## What to do
Print this span of the material below exactly: the line with "(IHC) of human", the line with "image exhibits breast", and every line between them, but nothing else.

## Given records
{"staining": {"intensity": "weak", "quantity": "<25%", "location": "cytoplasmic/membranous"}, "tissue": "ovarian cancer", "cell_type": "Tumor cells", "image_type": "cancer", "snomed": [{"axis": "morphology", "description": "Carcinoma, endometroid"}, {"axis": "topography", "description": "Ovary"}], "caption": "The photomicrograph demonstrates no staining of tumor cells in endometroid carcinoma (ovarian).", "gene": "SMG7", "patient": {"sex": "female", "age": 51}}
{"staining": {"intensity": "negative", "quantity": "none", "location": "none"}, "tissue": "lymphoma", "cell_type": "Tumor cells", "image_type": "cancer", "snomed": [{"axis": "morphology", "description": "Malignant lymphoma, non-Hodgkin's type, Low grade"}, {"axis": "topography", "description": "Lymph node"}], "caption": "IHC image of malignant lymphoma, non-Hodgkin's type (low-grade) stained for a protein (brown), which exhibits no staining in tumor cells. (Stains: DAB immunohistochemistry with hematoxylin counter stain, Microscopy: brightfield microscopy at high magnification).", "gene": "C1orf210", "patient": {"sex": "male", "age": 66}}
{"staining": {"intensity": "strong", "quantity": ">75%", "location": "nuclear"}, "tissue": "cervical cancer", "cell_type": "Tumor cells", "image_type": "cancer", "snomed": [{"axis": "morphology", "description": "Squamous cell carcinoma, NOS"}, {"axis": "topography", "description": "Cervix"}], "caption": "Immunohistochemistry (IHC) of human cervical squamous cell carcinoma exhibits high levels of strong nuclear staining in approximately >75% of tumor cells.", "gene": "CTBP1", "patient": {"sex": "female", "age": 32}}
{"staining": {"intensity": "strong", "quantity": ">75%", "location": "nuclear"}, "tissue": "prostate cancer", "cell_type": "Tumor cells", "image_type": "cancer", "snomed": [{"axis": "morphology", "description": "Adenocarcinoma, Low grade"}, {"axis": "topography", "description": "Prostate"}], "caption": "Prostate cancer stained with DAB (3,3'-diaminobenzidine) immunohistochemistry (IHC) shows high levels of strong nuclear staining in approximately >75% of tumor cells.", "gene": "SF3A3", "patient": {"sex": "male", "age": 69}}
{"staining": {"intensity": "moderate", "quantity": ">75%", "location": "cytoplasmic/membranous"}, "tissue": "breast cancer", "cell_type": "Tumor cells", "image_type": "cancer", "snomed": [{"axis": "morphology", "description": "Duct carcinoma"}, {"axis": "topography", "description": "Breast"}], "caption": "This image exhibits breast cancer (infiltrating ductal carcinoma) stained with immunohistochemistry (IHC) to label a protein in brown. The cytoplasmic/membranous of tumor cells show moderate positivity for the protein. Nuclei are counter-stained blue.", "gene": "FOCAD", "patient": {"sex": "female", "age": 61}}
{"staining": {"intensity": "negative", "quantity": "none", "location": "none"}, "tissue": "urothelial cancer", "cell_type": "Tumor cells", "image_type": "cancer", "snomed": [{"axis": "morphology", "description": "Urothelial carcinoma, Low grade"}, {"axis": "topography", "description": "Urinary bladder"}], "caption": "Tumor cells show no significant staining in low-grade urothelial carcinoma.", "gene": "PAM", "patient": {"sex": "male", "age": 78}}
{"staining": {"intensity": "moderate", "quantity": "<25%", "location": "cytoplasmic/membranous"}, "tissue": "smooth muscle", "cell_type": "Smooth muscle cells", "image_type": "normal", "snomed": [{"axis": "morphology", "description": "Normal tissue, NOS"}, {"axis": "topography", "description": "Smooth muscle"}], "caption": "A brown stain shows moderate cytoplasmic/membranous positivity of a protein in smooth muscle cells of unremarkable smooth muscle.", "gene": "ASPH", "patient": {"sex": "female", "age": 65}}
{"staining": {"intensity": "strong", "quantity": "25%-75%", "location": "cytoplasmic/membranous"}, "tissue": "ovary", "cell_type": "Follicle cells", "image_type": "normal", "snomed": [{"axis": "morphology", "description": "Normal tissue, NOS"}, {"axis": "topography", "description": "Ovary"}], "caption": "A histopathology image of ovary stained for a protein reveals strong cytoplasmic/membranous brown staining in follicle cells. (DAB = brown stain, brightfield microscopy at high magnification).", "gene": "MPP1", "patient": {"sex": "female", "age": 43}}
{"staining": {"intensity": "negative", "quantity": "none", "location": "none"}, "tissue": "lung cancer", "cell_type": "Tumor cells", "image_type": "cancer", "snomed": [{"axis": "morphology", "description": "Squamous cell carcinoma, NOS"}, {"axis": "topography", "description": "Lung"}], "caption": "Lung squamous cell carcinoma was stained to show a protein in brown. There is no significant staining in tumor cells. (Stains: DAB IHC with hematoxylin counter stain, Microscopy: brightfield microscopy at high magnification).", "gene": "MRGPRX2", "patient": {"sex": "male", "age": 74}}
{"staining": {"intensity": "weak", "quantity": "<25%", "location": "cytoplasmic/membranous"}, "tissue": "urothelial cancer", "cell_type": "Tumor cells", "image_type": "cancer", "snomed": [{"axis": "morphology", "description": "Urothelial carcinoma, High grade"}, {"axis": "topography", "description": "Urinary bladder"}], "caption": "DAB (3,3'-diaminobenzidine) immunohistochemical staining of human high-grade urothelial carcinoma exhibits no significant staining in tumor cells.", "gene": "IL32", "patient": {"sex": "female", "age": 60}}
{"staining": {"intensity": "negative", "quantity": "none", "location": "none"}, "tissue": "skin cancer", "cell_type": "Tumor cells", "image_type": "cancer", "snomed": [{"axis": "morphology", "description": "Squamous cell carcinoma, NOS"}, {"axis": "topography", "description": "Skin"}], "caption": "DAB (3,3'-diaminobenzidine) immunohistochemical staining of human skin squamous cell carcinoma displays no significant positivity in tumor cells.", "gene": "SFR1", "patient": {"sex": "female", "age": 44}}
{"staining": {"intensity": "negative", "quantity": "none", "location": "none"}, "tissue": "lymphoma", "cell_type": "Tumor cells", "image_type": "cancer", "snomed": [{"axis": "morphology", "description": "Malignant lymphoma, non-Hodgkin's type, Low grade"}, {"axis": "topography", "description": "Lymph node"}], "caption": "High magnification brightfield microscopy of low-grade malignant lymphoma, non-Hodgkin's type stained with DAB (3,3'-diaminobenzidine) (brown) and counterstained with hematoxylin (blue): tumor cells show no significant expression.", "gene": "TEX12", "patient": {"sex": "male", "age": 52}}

## Response
{"staining": {"intensity": "strong", "quantity": ">75%", "location": "nuclear"}, "tissue": "cervical cancer", "cell_type": "Tumor cells", "image_type": "cancer", "snomed": [{"axis": "morphology", "description": "Squamous cell carcinoma, NOS"}, {"axis": "topography", "description": "Cervix"}], "caption": "Immunohistochemistry (IHC) of human cervical squamous cell carcinoma exhibits high levels of strong nuclear staining in approximately >75% of tumor cells.", "gene": "CTBP1", "patient": {"sex": "female", "age": 32}}
{"staining": {"intensity": "strong", "quantity": ">75%", "location": "nuclear"}, "tissue": "prostate cancer", "cell_type": "Tumor cells", "image_type": "cancer", "snomed": [{"axis": "morphology", "description": "Adenocarcinoma, Low grade"}, {"axis": "topography", "description": "Prostate"}], "caption": "Prostate cancer stained with DAB (3,3'-diaminobenzidine) immunohistochemistry (IHC) shows high levels of strong nuclear staining in approximately >75% of tumor cells.", "gene": "SF3A3", "patient": {"sex": "male", "age": 69}}
{"staining": {"intensity": "moderate", "quantity": ">75%", "location": "cytoplasmic/membranous"}, "tissue": "breast cancer", "cell_type": "Tumor cells", "image_type": "cancer", "snomed": [{"axis": "morphology", "description": "Duct carcinoma"}, {"axis": "topography", "description": "Breast"}], "caption": "This image exhibits breast cancer (infiltrating ductal carcinoma) stained with immunohistochemistry (IHC) to label a protein in brown. The cytoplasmic/membranous of tumor cells show moderate positivity for the protein. Nuclei are counter-stained blue.", "gene": "FOCAD", "patient": {"sex": "female", "age": 61}}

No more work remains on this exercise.